In all vertical skeletal patterns, MxAL significantly decreased after orthodontic treatment. This may be due to the more upright inclination of anterior dentoalveolus after retraction of anterior teeth as in the studies of Ten Hoeve and Mulie(1976). Moreover, during anterior retraction, the genuine lingual root torque and bodily movement could not be achieved if root apexes were moved against palatal or lingual cortex(Remmelink and van der Molen,1984).The result in this study showed the narrowest anterior dentoalveolar width in the skeletal open bite group, so it should be carefully considered when treatment plan includes large anterior retraction. The use of orthopedic forces at an early age to alter the skeletal relationship on patients with a Class II malocclusion and a severe skeletal discrepancy may be useful. In the absence of growth, combined surgical orthodontic therapy should be considered.
The dimensions of the anterior alveolus appear to set limits to orthodontic treatment, and challenging these boundaries may accelerate iatrogenic sequelae(Beckmann et al.,1998). The evaluation of maxillary and mandibular anterior dentoalveolus may be useful for predicting the outcomes of the treatment.

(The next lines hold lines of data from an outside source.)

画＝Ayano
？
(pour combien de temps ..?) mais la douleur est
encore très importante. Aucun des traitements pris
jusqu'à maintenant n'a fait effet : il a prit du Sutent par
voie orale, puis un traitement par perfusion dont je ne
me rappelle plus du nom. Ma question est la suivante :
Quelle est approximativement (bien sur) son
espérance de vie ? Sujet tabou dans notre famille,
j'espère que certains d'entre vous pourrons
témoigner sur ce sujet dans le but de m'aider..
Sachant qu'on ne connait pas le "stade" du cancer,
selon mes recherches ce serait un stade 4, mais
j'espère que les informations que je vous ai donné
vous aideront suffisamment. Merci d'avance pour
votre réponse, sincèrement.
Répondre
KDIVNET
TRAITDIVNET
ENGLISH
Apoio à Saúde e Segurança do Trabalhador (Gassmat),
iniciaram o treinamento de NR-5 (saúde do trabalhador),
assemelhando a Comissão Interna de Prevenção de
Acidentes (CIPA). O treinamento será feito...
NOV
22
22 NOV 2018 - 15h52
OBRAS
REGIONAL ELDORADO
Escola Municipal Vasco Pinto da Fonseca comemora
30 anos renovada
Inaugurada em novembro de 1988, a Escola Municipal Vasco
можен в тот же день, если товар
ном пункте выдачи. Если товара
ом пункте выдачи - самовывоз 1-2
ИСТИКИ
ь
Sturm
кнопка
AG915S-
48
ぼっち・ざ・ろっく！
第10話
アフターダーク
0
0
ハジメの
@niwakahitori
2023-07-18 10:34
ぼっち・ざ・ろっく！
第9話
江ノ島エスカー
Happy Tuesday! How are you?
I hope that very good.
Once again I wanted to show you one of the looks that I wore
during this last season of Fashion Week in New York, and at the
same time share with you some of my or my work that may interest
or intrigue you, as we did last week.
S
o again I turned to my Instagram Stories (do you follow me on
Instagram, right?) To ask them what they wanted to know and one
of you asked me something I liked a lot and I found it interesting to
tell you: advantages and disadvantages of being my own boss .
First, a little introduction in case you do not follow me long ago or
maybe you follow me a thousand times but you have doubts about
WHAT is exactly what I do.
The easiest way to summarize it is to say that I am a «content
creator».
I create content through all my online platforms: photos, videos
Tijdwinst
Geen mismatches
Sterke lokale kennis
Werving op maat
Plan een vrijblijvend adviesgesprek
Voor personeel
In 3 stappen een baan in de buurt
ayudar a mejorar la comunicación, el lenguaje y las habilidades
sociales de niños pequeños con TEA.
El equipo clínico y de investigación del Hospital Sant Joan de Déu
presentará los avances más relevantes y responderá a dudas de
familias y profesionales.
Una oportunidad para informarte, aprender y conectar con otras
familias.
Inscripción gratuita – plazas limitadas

The limitation of this study was that the sample size of extraction case in the skeletal deep bite group was small. In addition, cephalometric radiographs are midsagittal projections; thus, the actual limit of the palate and the symphysis at the midline may be narrower than the traced image(Opdebeeck and Bell,1978; Sarikaya et al.,2002) .
Conclusion
The purpose of this study was to evaluate the anterior dentoalveolar dimensions in Thai female subjects with various vertical skeletal patterns and the changes in these dimensions after orthodontic treatment.
The conclusions of this study are:
– The width of anterior dentoalveolus was narrowest in the skeletal open bite group and widest in the skeletal deep bite group.
– The height and length of anterior dentoalveolus were longest in skeletal open bite and shortest in skeletal deep bite groups.
– After treatment, MxAW and MdAW in open bite and MdAW in normal bite groups significantly decreased.
– MxAH in open bite and normal bite groups significantly increased after treatment.
– MxAL and MdAL in all groups significantly decreased after retraction.
Acknowledgement
The researcher wishes to thank the Thai Orthodontic Foundation for providing fund for this study.